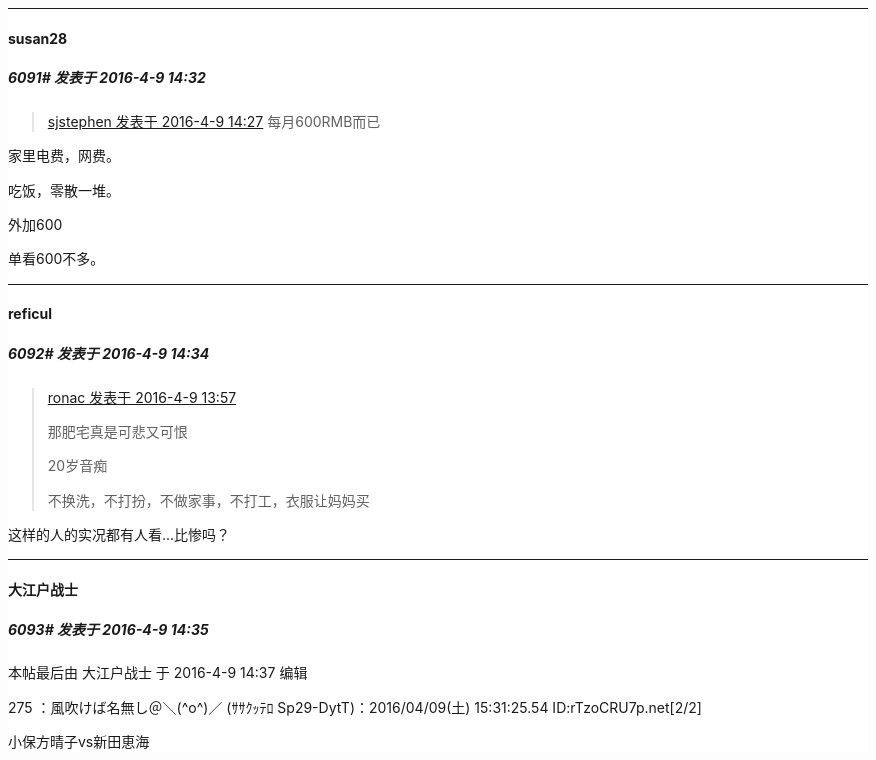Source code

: 





*****

####  susan28  
##### 6091#       发表于 2016-4-9 14:32



<blockquote><a href="httphttps://bbs.saraba1st.com/2b/forum.php?mod=redirect&amp;goto=findpost&amp;pid=32088765&amp;ptid=1247722" target="_blank">sjstephen 发表于 2016-4-9 14:27</a>
每月600RMB而已</blockquote>
家里电费，网费。

吃饭，零散一堆。

外加600 

单看600不多。








*****

####  reficul  
##### 6092#       发表于 2016-4-9 14:34



<blockquote><a href="httphttps://bbs.saraba1st.com/2b/forum.php?mod=redirect&amp;goto=findpost&amp;pid=32088540&amp;ptid=1247722" target="_blank">ronac 发表于 2016-4-9 13:57</a>

那肥宅真是可悲又可恨

20岁音痴

不换洗，不打扮，不做家事，不打工，衣服让妈妈买</blockquote>
这样的人的实况都有人看...比惨吗？







*****

####  大江户战士  
##### 6093#       发表于 2016-4-9 14:35



 本帖最后由 大江户战士 于 2016-4-9 14:37 编辑 

275 ：風吹けば名無し＠＼(^o^)／ (ｻｻｸｯﾃﾛ Sp29-DytT)：2016/04/09(土) 15:31:25.54 ID:rTzoCRU7p.net[2/2]

小保方晴子vs新田恵海 
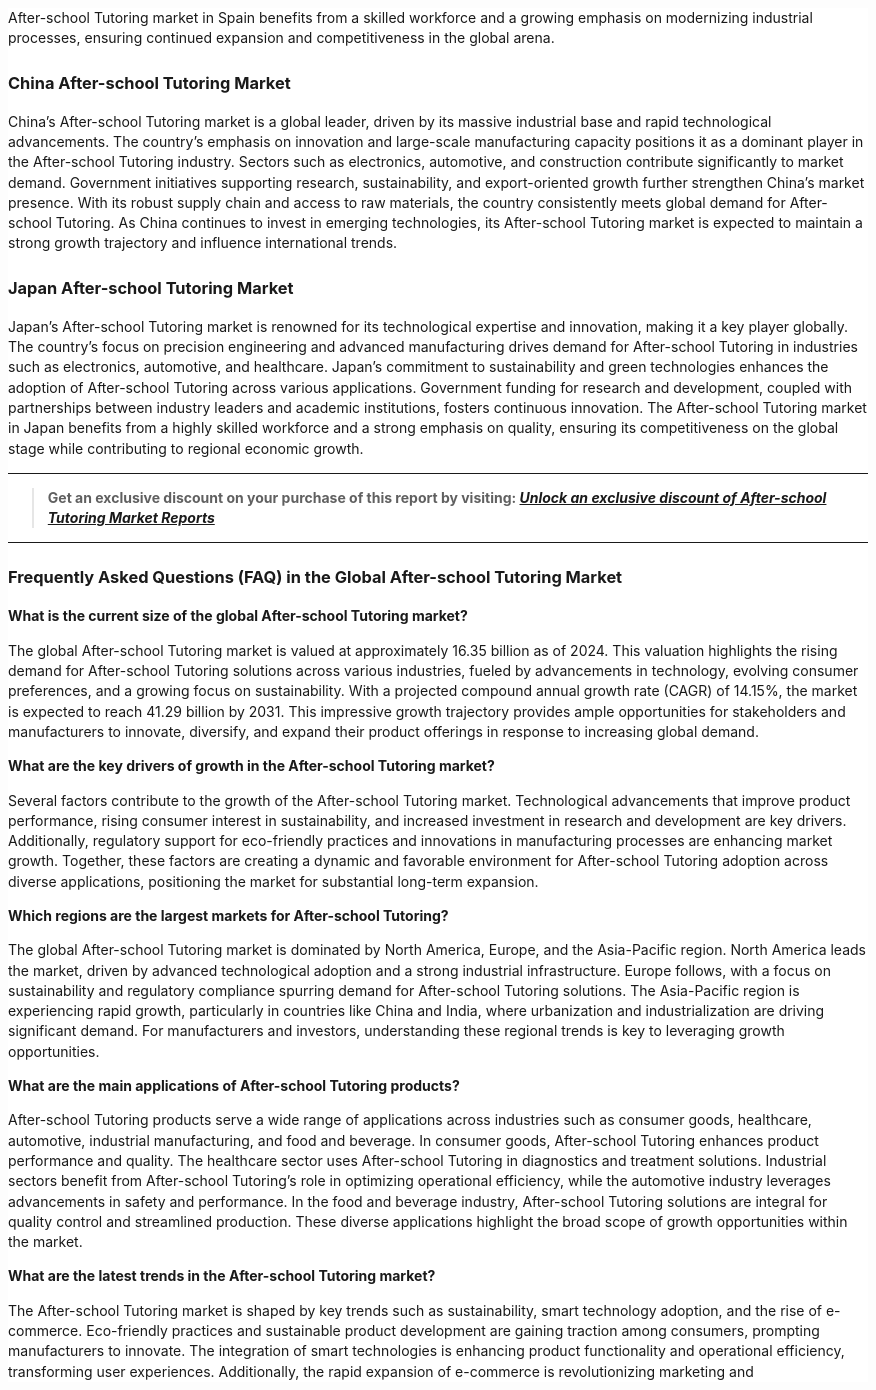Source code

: After-school Tutoring market in Spain benefits from a skilled workforce and a growing emphasis on modernizing industrial processes, ensuring continued expansion and competitiveness in the global arena.</p><h3>China After-school Tutoring Market</h3><p>China&rsquo;s After-school Tutoring market is a global leader, driven by its massive industrial base and rapid technological advancements. The country&rsquo;s emphasis on innovation and large-scale manufacturing capacity positions it as a dominant player in the After-school Tutoring industry. Sectors such as electronics, automotive, and construction contribute significantly to market demand. Government initiatives supporting research, sustainability, and export-oriented growth further strengthen China&rsquo;s market presence. With its robust supply chain and access to raw materials, the country consistently meets global demand for After-school Tutoring. As China continues to invest in emerging technologies, its After-school Tutoring market is expected to maintain a strong growth trajectory and influence international trends.</p><h3>Japan After-school Tutoring Market</h3><p>Japan&rsquo;s After-school Tutoring market is renowned for its technological expertise and innovation, making it a key player globally. The country&rsquo;s focus on precision engineering and advanced manufacturing drives demand for After-school Tutoring in industries such as electronics, automotive, and healthcare. Japan&rsquo;s commitment to sustainability and green technologies enhances the adoption of After-school Tutoring across various applications. Government funding for research and development, coupled with partnerships between industry leaders and academic institutions, fosters continuous innovation. The After-school Tutoring market in Japan benefits from a highly skilled workforce and a strong emphasis on quality, ensuring its competitiveness on the global stage while contributing to regional economic growth.</p><hr /><blockquote><p><strong>Get an exclusive discount on your purchase of this report by visiting: <em><a href="://marketresearchpulse.com/ask-for-discount/84104?utm_source=Github&amp;utm_medium=0117">Unlock an exclusive discount of After-school Tutoring Market Reports</a></em>&nbsp;</strong></p></blockquote><hr /><h3>Frequently Asked Questions (FAQ) in the Global After-school Tutoring Market</h3><p><strong>What is the current size of the global After-school Tutoring market?</strong></p><p>The global After-school Tutoring market is valued at approximately 16.35 billion as of 2024. This valuation highlights the rising demand for After-school Tutoring solutions across various industries, fueled by advancements in technology, evolving consumer preferences, and a growing focus on sustainability. With a projected compound annual growth rate (CAGR) of 14.15%, the market is expected to reach 41.29 billion by 2031. This impressive growth trajectory provides ample opportunities for stakeholders and manufacturers to innovate, diversify, and expand their product offerings in response to increasing global demand.</p><p><strong>What are the key drivers of growth in the After-school Tutoring market?</strong></p><p>Several factors contribute to the growth of the After-school Tutoring market. Technological advancements that improve product performance, rising consumer interest in sustainability, and increased investment in research and development are key drivers. Additionally, regulatory support for eco-friendly practices and innovations in manufacturing processes are enhancing market growth. Together, these factors are creating a dynamic and favorable environment for After-school Tutoring adoption across diverse applications, positioning the market for substantial long-term expansion.</p><p><strong>Which regions are the largest markets for After-school Tutoring?</strong></p><p>The global After-school Tutoring market is dominated by North America, Europe, and the Asia-Pacific region. North America leads the market, driven by advanced technological adoption and a strong industrial infrastructure. Europe follows, with a focus on sustainability and regulatory compliance spurring demand for After-school Tutoring solutions. The Asia-Pacific region is experiencing rapid growth, particularly in countries like China and India, where urbanization and industrialization are driving significant demand. For manufacturers and investors, understanding these regional trends is key to leveraging growth opportunities.</p><p><strong>What are the main applications of After-school Tutoring products?</strong></p><p>After-school Tutoring products serve a wide range of applications across industries such as consumer goods, healthcare, automotive, industrial manufacturing, and food and beverage. In consumer goods, After-school Tutoring enhances product performance and quality. The healthcare sector uses After-school Tutoring in diagnostics and treatment solutions. Industrial sectors benefit from After-school Tutoring&rsquo;s role in optimizing operational efficiency, while the automotive industry leverages advancements in safety and performance. In the food and beverage industry, After-school Tutoring solutions are integral for quality control and streamlined production. These diverse applications highlight the broad scope of growth opportunities within the market.</p><p><strong>What are the latest trends in the After-school Tutoring market?</strong></p><p>The After-school Tutoring market is shaped by key trends such as sustainability, smart technology adoption, and the rise of e-commerce. Eco-friendly practices and sustainable product development are gaining traction among consumers, prompting manufacturers to innovate. The integration of smart technologies is enhancing product functionality and operational efficiency, transforming user experiences. Additionally, the rapid expansion of e-commerce is revolutionizing marketing and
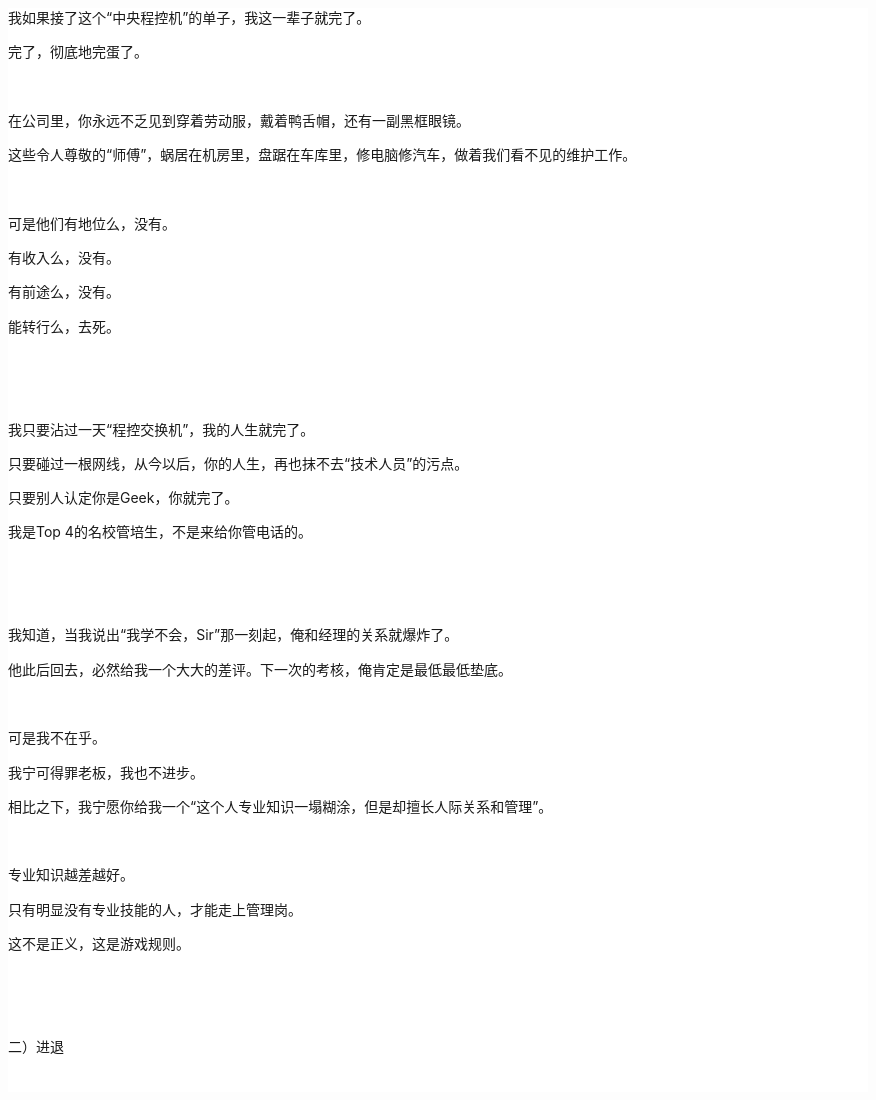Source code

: 我如果接了这个“中央程控机”的单子，我这一辈子就完了。

完了，彻底地完蛋了。

&nbsp;

在公司里，你永远不乏见到穿着劳动服，戴着鸭舌帽，还有一副黑框眼镜。

这些令人尊敬的“师傅”，蜗居在机房里，盘踞在车库里，修电脑修汽车，做着我们看不见的维护工作。

&nbsp;

可是他们有地位么，没有。

有收入么，没有。

有前途么，没有。

能转行么，去死。

&nbsp;

&nbsp;

我只要沾过一天“程控交换机”，我的人生就完了。

只要碰过一根网线，从今以后，你的人生，再也抹不去“技术人员”的污点。

只要别人认定你是Geek，你就完了。

我是Top 4的名校管培生，不是来给你管电话的。

&nbsp;

&nbsp;

我知道，当我说出“我学不会，Sir”那一刻起，俺和经理的关系就爆炸了。

他此后回去，必然给我一个大大的差评。下一次的考核，俺肯定是最低最低垫底。

&nbsp;

可是我不在乎。

我宁可得罪老板，我也不进步。

相比之下，我宁愿你给我一个“这个人专业知识一塌糊涂，但是却擅长人际关系和管理”。

&nbsp;



专业知识越差越好。

只有明显没有专业技能的人，才能走上管理岗。

这不是正义，这是游戏规则。

&nbsp;

&nbsp;



二）进退

&nbsp;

== What to do ==
Write out the whole listing exactly. Do not include the pictures.

== Exercise output ==
Source code

: 





*****

####  susan28  
##### 6091#       发表于 2016-4-9 14:32



<blockquote><a href="httphttps://bbs.saraba1st.com/2b/forum.php?mod=redirect&amp;goto=findpost&amp;pid=32088765&amp;ptid=1247722" target="_blank">sjstephen 发表于 2016-4-9 14:27</a>
每月600RMB而已</blockquote>
家里电费，网费。

吃饭，零散一堆。

外加600 

单看600不多。








*****

####  reficul  
##### 6092#       发表于 2016-4-9 14:34



<blockquote><a href="httphttps://bbs.saraba1st.com/2b/forum.php?mod=redirect&amp;goto=findpost&amp;pid=32088540&amp;ptid=1247722" target="_blank">ronac 发表于 2016-4-9 13:57</a>

那肥宅真是可悲又可恨

20岁音痴

不换洗，不打扮，不做家事，不打工，衣服让妈妈买</blockquote>
这样的人的实况都有人看...比惨吗？







*****

####  大江户战士  
##### 6093#       发表于 2016-4-9 14:35



 本帖最后由 大江户战士 于 2016-4-9 14:37 编辑 

275 ：風吹けば名無し＠＼(^o^)／ (ｻｻｸｯﾃﾛ Sp29-DytT)：2016/04/09(土) 15:31:25.54 ID:rTzoCRU7p.net[2/2]

小保方晴子vs新田恵海 
Source code

: After-school Tutoring market in Spain benefits from a skilled workforce and a growing emphasis on modernizing industrial processes, ensuring continued expansion and competitiveness in the global arena.</p><h3>China After-school Tutoring Market</h3><p>China&rsquo;s After-school Tutoring market is a global leader, driven by its massive industrial base and rapid technological advancements. The country&rsquo;s emphasis on innovation and large-scale manufacturing capacity positions it as a dominant player in the After-school Tutoring industry. Sectors such as electronics, automotive, and construction contribute significantly to market demand. Government initiatives supporting research, sustainability, and export-oriented growth further strengthen China&rsquo;s market presence. With its robust supply chain and access to raw materials, the country consistently meets global demand for After-school Tutoring. As China continues to invest in emerging technologies, its After-school Tutoring market is expected to maintain a strong growth trajectory and influence international trends.</p><h3>Japan After-school Tutoring Market</h3><p>Japan&rsquo;s After-school Tutoring market is renowned for its technological expertise and innovation, making it a key player globally. The country&rsquo;s focus on precision engineering and advanced manufacturing drives demand for After-school Tutoring in industries such as electronics, automotive, and healthcare. Japan&rsquo;s commitment to sustainability and green technologies enhances the adoption of After-school Tutoring across various applications. Government funding for research and development, coupled with partnerships between industry leaders and academic institutions, fosters continuous innovation. The After-school Tutoring market in Japan benefits from a highly skilled workforce and a strong emphasis on quality, ensuring its competitiveness on the global stage while contributing to regional economic growth.</p><hr /><blockquote><p><strong>Get an exclusive discount on your purchase of this report by visiting: <em><a href="://marketresearchpulse.com/ask-for-discount/84104?utm_source=Github&amp;utm_medium=0117">Unlock an exclusive discount of After-school Tutoring Market Reports</a></em>&nbsp;</strong></p></blockquote><hr /><h3>Frequently Asked Questions (FAQ) in the Global After-school Tutoring Market</h3><p><strong>What is the current size of the global After-school Tutoring market?</strong></p><p>The global After-school Tutoring market is valued at approximately 16.35 billion as of 2024. This valuation highlights the rising demand for After-school Tutoring solutions across various industries, fueled by advancements in technology, evolving consumer preferences, and a growing focus on sustainability. With a projected compound annual growth rate (CAGR) of 14.15%, the market is expected to reach 41.29 billion by 2031. This impressive growth trajectory provides ample opportunities for stakeholders and manufacturers to innovate, diversify, and expand their product offerings in response to increasing global demand.</p><p><strong>What are the key drivers of growth in the After-school Tutoring market?</strong></p><p>Several factors contribute to the growth of the After-school Tutoring market. Technological advancements that improve product performance, rising consumer interest in sustainability, and increased investment in research and development are key drivers. Additionally, regulatory support for eco-friendly practices and innovations in manufacturing processes are enhancing market growth. Together, these factors are creating a dynamic and favorable environment for After-school Tutoring adoption across diverse applications, positioning the market for substantial long-term expansion.</p><p><strong>Which regions are the largest markets for After-school Tutoring?</strong></p><p>The global After-school Tutoring market is dominated by North America, Europe, and the Asia-Pacific region. North America leads the market, driven by advanced technological adoption and a strong industrial infrastructure. Europe follows, with a focus on sustainability and regulatory compliance spurring demand for After-school Tutoring solutions. The Asia-Pacific region is experiencing rapid growth, particularly in countries like China and India, where urbanization and industrialization are driving significant demand. For manufacturers and investors, understanding these regional trends is key to leveraging growth opportunities.</p><p><strong>What are the main applications of After-school Tutoring products?</strong></p><p>After-school Tutoring products serve a wide range of applications across industries such as consumer goods, healthcare, automotive, industrial manufacturing, and food and beverage. In consumer goods, After-school Tutoring enhances product performance and quality. The healthcare sector uses After-school Tutoring in diagnostics and treatment solutions. Industrial sectors benefit from After-school Tutoring&rsquo;s role in optimizing operational efficiency, while the automotive industry leverages advancements in safety and performance. In the food and beverage industry, After-school Tutoring solutions are integral for quality control and streamlined production. These diverse applications highlight the broad scope of growth opportunities within the market.</p><p><strong>What are the latest trends in the After-school Tutoring market?</strong></p><p>The After-school Tutoring market is shaped by key trends such as sustainability, smart technology adoption, and the rise of e-commerce. Eco-friendly practices and sustainable product development are gaining traction among consumers, prompting manufacturers to innovate. The integration of smart technologies is enhancing product functionality and operational efficiency, transforming user experiences. Additionally, the rapid expansion of e-commerce is revolutionizing marketing and
Source code

: 我如果接了这个“中央程控机”的单子，我这一辈子就完了。

完了，彻底地完蛋了。

&nbsp;

在公司里，你永远不乏见到穿着劳动服，戴着鸭舌帽，还有一副黑框眼镜。

这些令人尊敬的“师傅”，蜗居在机房里，盘踞在车库里，修电脑修汽车，做着我们看不见的维护工作。

&nbsp;

可是他们有地位么，没有。

有收入么，没有。

有前途么，没有。

能转行么，去死。

&nbsp;

&nbsp;

我只要沾过一天“程控交换机”，我的人生就完了。

只要碰过一根网线，从今以后，你的人生，再也抹不去“技术人员”的污点。

只要别人认定你是Geek，你就完了。

我是Top 4的名校管培生，不是来给你管电话的。

&nbsp;

&nbsp;

我知道，当我说出“我学不会，Sir”那一刻起，俺和经理的关系就爆炸了。

他此后回去，必然给我一个大大的差评。下一次的考核，俺肯定是最低最低垫底。

&nbsp;

可是我不在乎。

我宁可得罪老板，我也不进步。

相比之下，我宁愿你给我一个“这个人专业知识一塌糊涂，但是却擅长人际关系和管理”。

&nbsp;



专业知识越差越好。

只有明显没有专业技能的人，才能走上管理岗。

这不是正义，这是游戏规则。

&nbsp;

&nbsp;



二）进退

&nbsp;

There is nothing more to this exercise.